§ **TUGAS TERTULIS 1**:
Jawablah pertanyaan berikut berdasarkan ulasan film Republik Twitter.
(a) Apa status Sukmo dan dari mana asalnya?
(b) Apa pekerjaan Hanum?
(c) Tema apa yang diangkat film ini menurut ulasan tersebut?
§ **TUGAS TERTULIS 2**: Ringkaslah paragraf dalam ulasan film Republik Twitter yang diawali dengan kata "Republik Twitter bercerita mengenai Sukmo dan Hanum" tanpa menghilangkan fakta-fakta pokoknya.
§ **TUGAS TERTULIS 3**: Lanjutkan ulasan film Republik Twitter mulai setelah kalimat terakhir yang tertera.

§ **KUTIPAN DOKUMEN**:
━━━━

Jumat, 05 Desember 2014

REVIEW FILM “REPUBLIK TWITTER” DALAM KAITANNYA DENGAN 9 ELEMEN JURNALISME DAN KODE ETIK JURNALISME

REVIEW  FILM “REPUBLIK TWITTER” DALAM KAITANNYA DENGAN 9 ELEMEN JURNALISME DAN KODE ETIK JURNALISME
Liza Tri Handayani
A310120232/ 5B

Review Film Republik Twitter
Republik Twitter bercerita mengenai Sukmo dan Hanum. Sukmo adalah mahasiswa tingkat akhir dari Jogja, sedangkan Hanum adalah seorang wartawan dari Jakarta. Mereka berdua bertemu di Twitter. Dari sanalah hubungan mereka mulai dekat, bisa dibilang lewat Twitter mereka menjalani fase PDKT. Hanya satu hal yang belum dilakukan, bertemu. Sukmo pun akhirnya rela ke Jakarta bersama teman dekat, Andre. Tapi ternyata, di Jakarta semuanya tidak mudah. Seperti umumnya kasus kopi darat, biasanya ada perasaan minder bila satu pihak lebih baik rupanya. Sukmo yang rajin ngetweet, ditawari kerja di Jakarta sebagai buzzer. Tugas Sukmo adalah mempopulerkan apapun yang diminta klien di Twitter. Kebetulan, Sukmo diminta untuk mempopulerkan seorang pengusaha untuk menjadi trending topic, dengan menyebar informasi baik tentangnya. Hal ini umum disebut sebagai pencitraan di Twitter.
Film ini mengangkat tema yang agak berat, yaitu jurnalistik dan politik, tapi dengan dibalut dengan alur cerita yang renyah dan dibumbui dengan perjuangan cinta yang romantis menjadikan film ini enak ditonton. Pemeran-pemeran dalam film ini cukup bagus dalam membangun cerita.
Film Republik Twitter dalam Kaitannya dengan 9 Elemen Jurnalisme
1.    Kewajiban utama jurnalisme adalah pada pencarian kebenaran.

━━━━

§ **BAHAN YANG DISEDIAKAN**:
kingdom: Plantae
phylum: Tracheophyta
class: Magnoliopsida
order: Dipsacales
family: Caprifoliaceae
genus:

━━━━

§ **HASIL 1**:
(a) Sukmo adalah mahasiswa tingkat akhir dari Jogja.
(b) Hanum adalah seorang wartawan dari Jakarta.
(c) Film ini mengangkat tema jurnalistik dan politik.

§ **HASIL 2**: Republik Twitter berkisah tentang Sukmo, mahasiswa tingkat akhir asal Jogja, dan Hanum, wartawan dari Jakarta. Keduanya berkenalan dan menjadi dekat lewat Twitter, tetapi belum pernah bertemu. Sukmo lalu pergi ke Jakarta bersama teman dekatnya, Andre, dan ternyata di sana semuanya tidak mudah. Seperti umumnya kopi darat, muncul rasa minder bila satu pihak lebih baik rupanya. Karena rajin ngetweet, Sukmo ditawari pekerjaan di Jakarta sebagai buzzer, yaitu mempopulerkan apa pun yang diminta klien di Twitter. Ia ditugasi menjadikan seorang pengusaha trending topic dengan menyebarkan informasi baik tentangnya, yang umum disebut pencitraan di Twitter.

§ **HASIL 3**:
Pada film ini, Hanum yang merupakan seorang wartawan berusaha mencari kebenaran dengan mencari berita sesungguhnya mengenai pencitraan yang dilakukan oleh seorang politikus melalui twitter. Ternyata juga, pencitraan yang dilakukan oleh politikus Arif Cahyadi hanyalah kerjaan seorang buzzer yang dibayar oleh rekan politik Arif Cahyadi yang bernama Kemal.
2.    Loyalitas utama jurnalisme adalah kepada warga negara.
Dalam hal ini Hanum yang merupakan seorang wartawan ingin memberitahu warga Jakarta, bahwa Arif Cahyadi yang ingin menjadi Gubernur hanyalah sebuah pencitraan saja.
3.    Esensi jurnalisme adalah disiplin verifikasi
Saat mengambil berita tentang politikus Arif Cahyadi, Hanum menjadikan Sukmo sebagai narasumber, karena kebetulan Sukmo adalah salah satu buzzer yang mempopulerkan kredibilitas Arif Cahyadi. Selain itu, ternyata teman wartawan Hanum juga mengikuti atau memfollow akun twitter Kemal. Sehingga, ada verifikasi kebenaran berita pada Kemal meskipun tidak dilakukan secara langsung, akan tetapi hal ini sudah cukup. Karena, menurut pimpinan redaksi pada film ini, setidaknya ada dua nama dalam sebuah berita, sehingga berita itu disebut sebagai berita yang layak.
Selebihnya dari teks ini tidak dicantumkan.